===== Supplied records

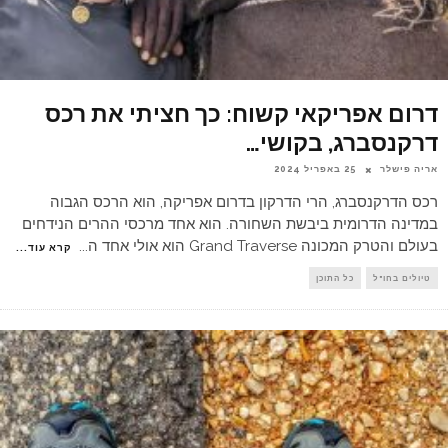
דרום אפריקאי קשוח: כך חציתי את רכס
דרקנסברג, בקושי…
אריה פישלר
25 באפריל 2024
רכס הדרקנסברג, הרי הדרקון בדרום אפריקה, הוא הרכס הגבוה
במדינה הדרומית ביבשת השחורה. הוא אחד מרכסי ההרים הנידחים
בעולם והטרק המכונה Grand Traverse הוא אולי אחד ה
...
קרא עוד...
טיולים בחו"ל
כל התוכן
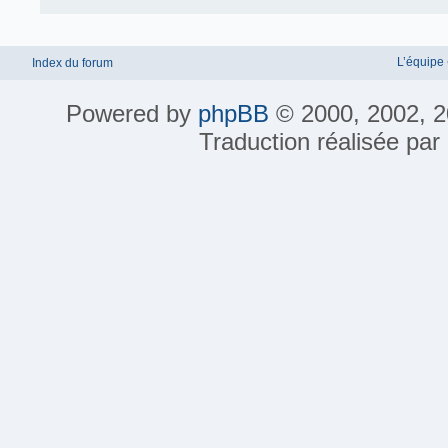
L’équipe
Index du forum
Powered by
phpBB
© 2000, 2002, 2
Traduction réalisée par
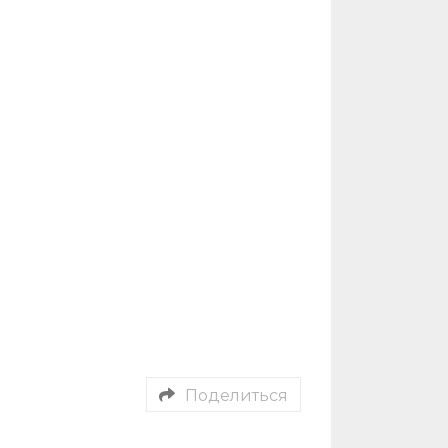
Поделиться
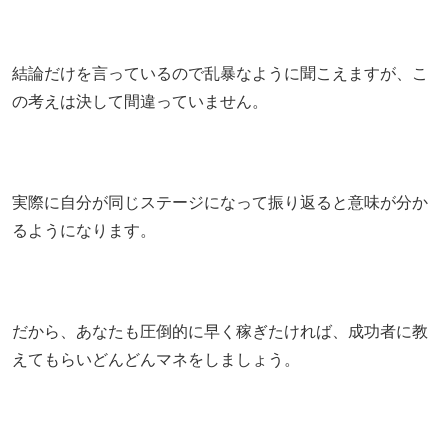
結論だけを言っているので乱暴なように聞こえますが、こ
の考えは決して間違っていません。
実際に自分が同じステージになって振り返ると意味が分か
るようになります。
だから、あなたも圧倒的に早く稼ぎたければ、成功者に教
えてもらいどんどんマネをしましょう。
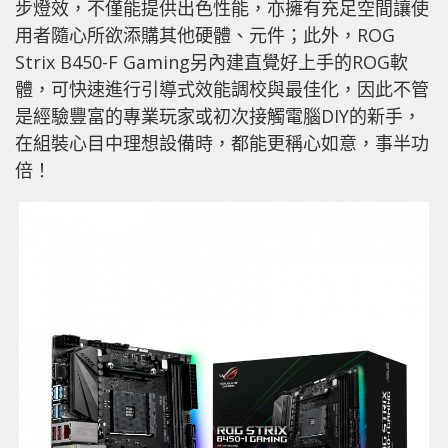
步燈效，不僅能提供出色性能，亦擁有充足空間讓使
用者隨心所欲添購其他硬體、元件；此外，ROG
Strix B450-F Gaming另內建直覺好上手的ROG軟
體，可快速進行引導式效能調校與最佳化，因此不管
是經驗豐富的專業玩家或初次接觸電腦DIY的新手，
在組裝心目中理想設備時，都能更稱心如意，事半功
倍！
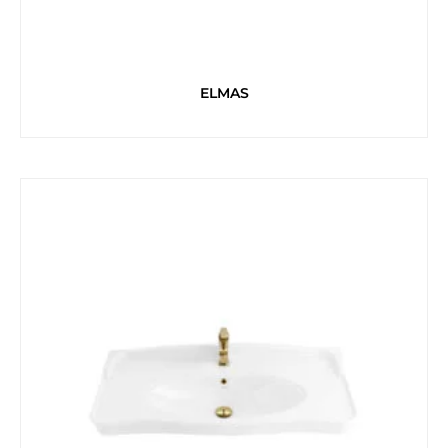
ELMAS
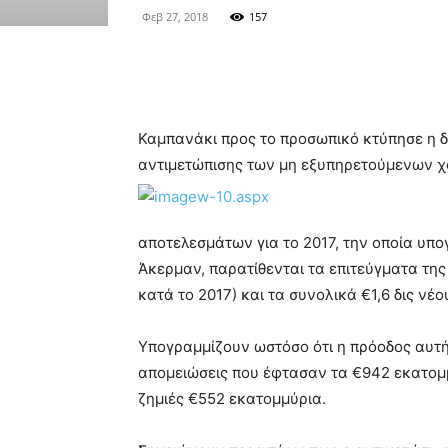
Φεβ 27, 2018
157
Καμπανάκι προς το προσωπικό κτύπησε η δ
αντιμετώπισης των μη εξυπηρετούμενων χο
αποτελεσμάτων για το 2017, την οποία υπ
Άκερμαν, παρατίθενται τα επιτεύγματα της
κατά το 2017) και τα συνολικά €1,6 δις νέο
Υπογραμμίζουν ωστόσο ότι η πρόοδος αυτή
απομειώσεις που έφτασαν τα €942 εκατομ
ζημιές €552 εκατομμύρια.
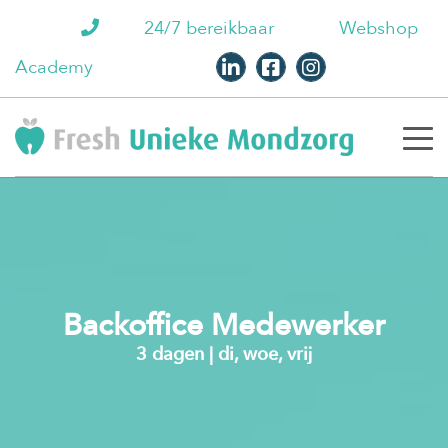
24/7 bereikbaar
Webshop
Academy
Backoffice Medewerker
3 dagen | di, woe, vrij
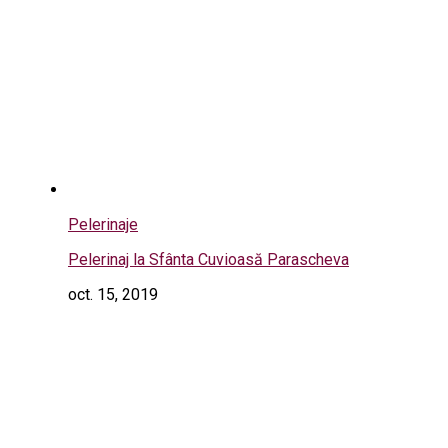
Pelerinaje
Pelerinaj la Sfânta Cuvioasă Parascheva
oct. 15, 2019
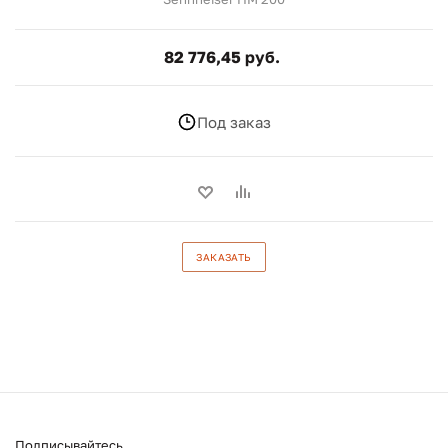
82 776,45 руб.
Под заказ
ЗАКАЗАТЬ
Подписывайтесь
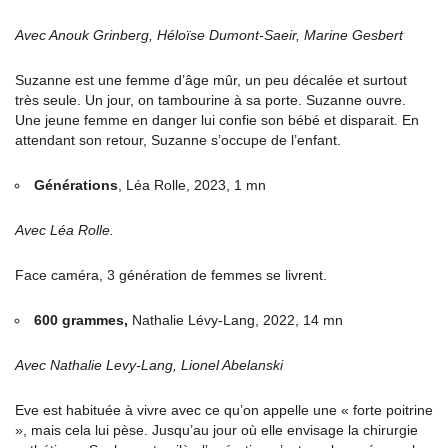
Avec Anouk Grinberg, Héloïse Dumont-Saeir, Marine Gesbert
Suzanne est une femme d’âge mûr, un peu décalée et surtout
très seule. Un jour, on tambourine à sa porte. Suzanne ouvre.
Une jeune femme en danger lui confie son bébé et disparait. En
attendant son retour, Suzanne s’occupe de l’enfant.
Générations
, Léa Rolle, 2023, 1 mn
Avec Léa Rolle.
Face caméra, 3 génération de femmes se livrent.
600 grammes,
Nathalie Lévy-Lang, 2022, 14 mn
Avec Nathalie Levy-Lang, Lionel Abelanski
Eve est habituée à vivre avec ce qu’on appelle une « forte poitrine
», mais cela lui pèse. Jusqu’au jour où elle envisage la chirurgie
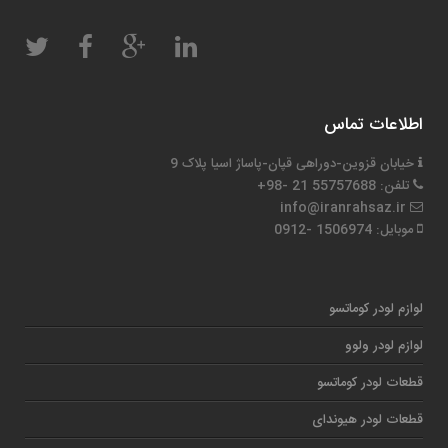
اطلاعات تماس
خیابان قزوین-دوراهی قپان-پاساژ اسیا پلاک 9
تلفن: 55757688 21 -98+
info@iranrahsaz.ir
موبایل: 1506974 -0912
لوازم لودر کوماتسو
لوازم لودر ولوو
قطعات لودر کوماتسو
قطعات لودر هیوندای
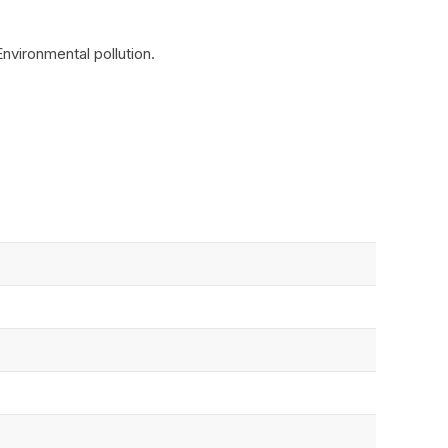
Environmental pollution.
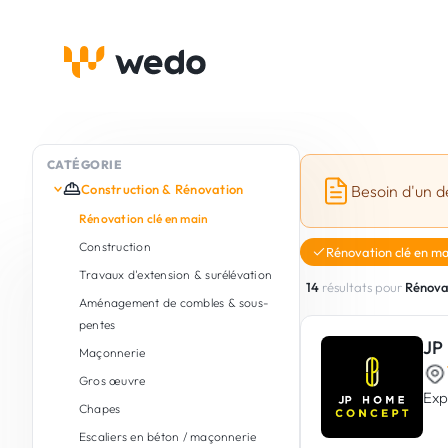
CATÉGORIE
Construction & Rénovation
Besoin d'un d
Rénovation clé en main
Construction
Rénovation clé en ma
Travaux d'extension & surélévation
14
résultats pour
Rénovat
Aménagement de combles & sous-
pentes
JP
Maçonnerie
Gros œuvre
Expe
Chapes
Escaliers en béton / maçonnerie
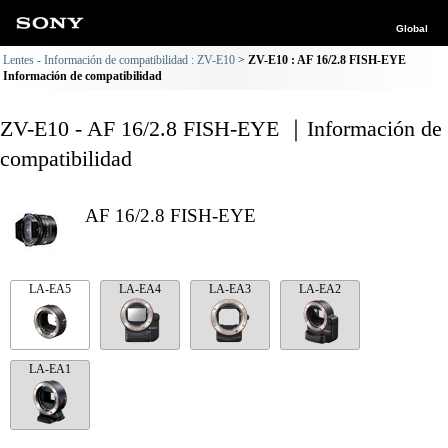
Global
Lentes - Información de compatibilidad : ZV-E10
ZV-E10 : AF 16/2.8 FISH-EYE
Información de compatibilidad
ZV-E10 - AF 16/2.8 FISH-EYE ｜Información de
compatibilidad
AF 16/2.8 FISH-EYE
LA-EA5
LA-EA4
LA-EA3
LA-EA2
LA-EA1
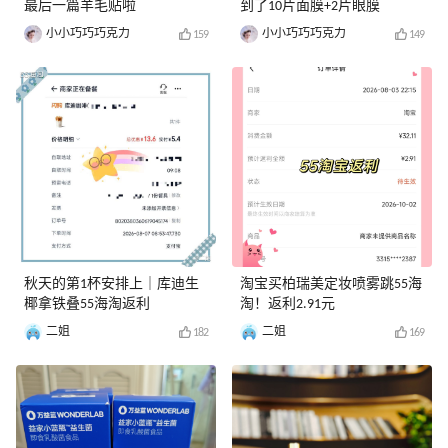
最后一篇羊毛贴啦
到了10片面膜+2片眼膜
小小巧巧巧克力
小小巧巧巧克力
159
149
秋天的第1杯安排上｜库迪生
淘宝买柏瑞美定妆喷雾跳55海
椰拿铁叠55海淘返利
淘！返利2.91元
二姐
二姐
182
169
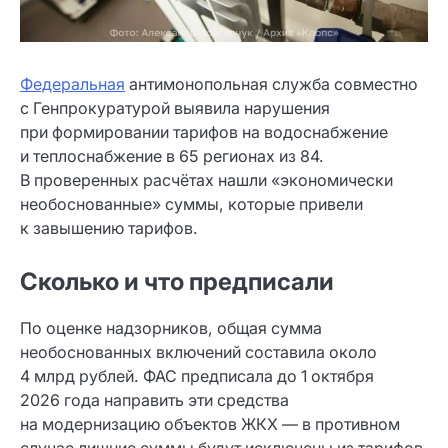
Федеральная
антимонопольная служба совместно
с Генпрокуратурой выявила нарушения
при формировании тарифов на водоснабжение
и теплоснабжение в 65 регионах из 84.
В проверенных расчётах нашли «экономически
необоснованные» суммы, которые привели
к завышению тарифов.
Сколько и что предписали
По оценке надзорников, общая сумма
необоснованных включений составила около
4 млрд рублей. ФАС предписала до 1 октября
2026 года направить эти средства
на модернизацию объектов ЖКХ — в противном
случае лишние суммы будут исключены из тарифов.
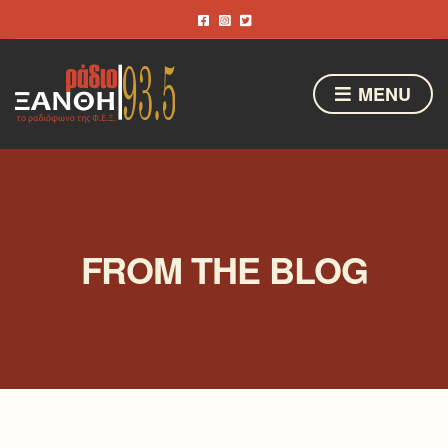
MENU
FROM THE BLOG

==========

Reproduce the text of every item above word for word, line by line. Leave out the pictures.

**Response area**
דרום אפריקאי קשוח: כך חציתי את רכס
דרקנסברג, בקושי…
אריה פישלר
25 באפריל 2024
רכס הדרקנסברג, הרי הדרקון בדרום אפריקה, הוא הרכס הגבוה
במדינה הדרומית ביבשת השחורה. הוא אחד מרכסי ההרים הנידחים
בעולם והטרק המכונה Grand Traverse הוא אולי אחד ה
...
קרא עוד...
טיולים בחו"ל
כל התוכן
L’équipe
Index du forum
Powered by
phpBB
© 2000, 2002, 2
Traduction réalisée par
Поделиться
結論だけを言っているので乱暴なように聞こえますが、こ
の考えは決して間違っていません。
実際に自分が同じステージになって振り返ると意味が分か
るようになります。
だから、あなたも圧倒的に早く稼ぎたければ、成功者に教
えてもらいどんどんマネをしましょう。
步燈效，不僅能提供出色性能，亦擁有充足空間讓使
用者隨心所欲添購其他硬體、元件；此外，ROG
Strix B450-F Gaming另內建直覺好上手的ROG軟
體，可快速進行引導式效能調校與最佳化，因此不管
是經驗豐富的專業玩家或初次接觸電腦DIY的新手，
在組裝心目中理想設備時，都能更稱心如意，事半功
倍！
ELMAS
Φεβ 27, 2018
157
Καμπανάκι προς το προσωπικό κτύπησε η δ
αντιμετώπισης των μη εξυπηρετούμενων χο
αποτελεσμάτων για το 2017, την οποία υπ
Άκερμαν, παρατίθενται τα επιτεύγματα της
κατά το 2017) και τα συνολικά €1,6 δις νέο
Υπογραμμίζουν ωστόσο ότι η πρόοδος αυτή
απομειώσεις που έφτασαν τα €942 εκατομ
ζημιές €552 εκατομμύρια.
24/7 bereikbaar
Webshop
Academy
Backoffice Medewerker
3 dagen | di, woe, vrij
Pelerinaje
Pelerinaj la Sfânta Cuvioasă Parascheva
oct. 15, 2019
82 776,45 руб.
Под заказ
ЗАКАЗАТЬ
Подписывайтесь
Avec Anouk Grinberg, Héloïse Dumont-Saeir, Marine Gesbert
Suzanne est une femme d’âge mûr, un peu décalée et surtout
très seule. Un jour, on tambourine à sa porte. Suzanne ouvre.
Une jeune femme en danger lui confie son bébé et disparait. En
attendant son retour, Suzanne s’occupe de l’enfant.
Générations
, Léa Rolle, 2023, 1 mn
Avec Léa Rolle.
Face caméra, 3 génération de femmes se livrent.
600 grammes,
Nathalie Lévy-Lang, 2022, 14 mn
Avec Nathalie Levy-Lang, Lionel Abelanski
Eve est habituée à vivre avec ce qu’on appelle une « forte poitrine
», mais cela lui pèse. Jusqu’au jour où elle envisage la chirurgie
اطلاعات تماس
خیابان قزوین-دوراهی قپان-پاساژ اسیا پلاک 9
تلفن: 55757688 21 -98+
info@iranrahsaz.ir
موبایل: 1506974 -0912
لوازم لودر کوماتسو
لوازم لودر ولوو
قطعات لودر کوماتسو
قطعات لودر هیوندای
Environmental pollution.
CATÉGORIE
Construction & Rénovation
Besoin d'un d
Rénovation clé en main
Construction
Rénovation clé en ma
Travaux d'extension & surélévation
14
résultats pour
Rénovat
Aménagement de combles & sous-
pentes
JP
Maçonnerie
Gros œuvre
Expe
Chapes
Escaliers en béton / maçonnerie
Global
Lentes - Información de compatibilidad : ZV-E10
ZV-E10 : AF 16/2.8 FISH-EYE
Información de compatibilidad
ZV-E10 - AF 16/2.8 FISH-EYE ｜Información de
compatibilidad
AF 16/2.8 FISH-EYE
LA-EA5
LA-EA4
LA-EA3
LA-EA2
LA-EA1
最后一篇羊毛贴啦
到了10片面膜+2片眼膜
小小巧巧巧克力
小小巧巧巧克力
159
149
秋天的第1杯安排上｜库迪生
淘宝买柏瑞美定妆喷雾跳55海
椰拿铁叠55海淘返利
淘！返利2.91元
二姐
二姐
182
169
Федеральная
антимонопольная служба совместно
с Генпрокуратурой выявила нарушения
при формировании тарифов на водоснабжение
и теплоснабжение в 65 регионах из 84.
В проверенных расчётах нашли «экономически
необоснованные» суммы, которые привели
к завышению тарифов.
Сколько и что предписали
По оценке надзорников, общая сумма
необоснованных включений составила около
4 млрд рублей. ФАС предписала до 1 октября
2026 года направить эти средства
на модернизацию объектов ЖКХ — в противном
случае лишние суммы будут исключены из тарифов.
MENU
FROM THE BLOG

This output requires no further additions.